**** Passage

The Classic Flapper Makeup Look

This is the one everybody pictures when they think of 1920s beauty. The flapper girl look is all about high contrast and precision.
The Base: Pale and Matte
Flappers wanted their skin to look porcelain-flat. No shimmer, no glow, no dewy finish.
Cold cream went on first as a base. Loose face powder came next, patted on with a round puff in flesh or light shades. The goal was a smooth, almost chalky complexion that made the eyes and lips pop by comparison.
Today you’d get a similar result by starting with a mattifying primer and applying foundation in a shade slightly lighter than your natural tone, then locking it all down with translucent powder.
The Eyes: Dark and Smudged
Kohl liner went all the way around the eye, top and bottom. Then it got smudged out with a fingertip or small brush to create that signature smoky effect.
Mascara in the 1920s came in cake form. You’d wet a small brush, swipe it across the cake, and coat each lash individually. Maybelline’s version was one of the first commercially available options. Waterproof formulas actually existed even back then, though they were rare.
Eyebrows were the most dramatic change from the previous era. Women plucked them down to thin lines, then penciled them back in with a high, rounded arch. The shape pointed slightly downward toward the outer corner of the eye.

********
**** Dataset excerpts

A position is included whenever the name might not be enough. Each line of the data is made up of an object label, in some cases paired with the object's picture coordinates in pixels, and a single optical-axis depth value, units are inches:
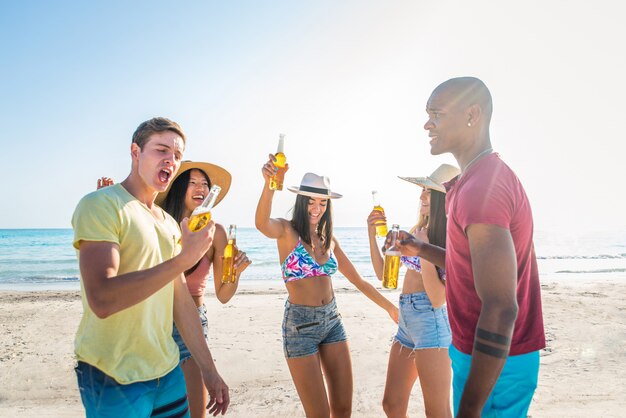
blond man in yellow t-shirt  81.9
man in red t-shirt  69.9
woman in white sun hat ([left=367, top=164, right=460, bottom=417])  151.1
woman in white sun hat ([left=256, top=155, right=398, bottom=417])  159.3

********

# Your tasks:
1. Copy the flapper makeup passage from "Mascara in the" up to and including "they were rare.", switching "cake" to "block".
2. According to the flapper makeup passage, what was applied first as a base?

# Expected results:
1.
Mascara in the 1920s came in block form. You’d wet a small brush, swipe it across the block, and coat each lash individually. Maybelline’s version was one of the first commercially available options. Waterproof formulas actually existed even back then, though they were rare.

2. Cold cream.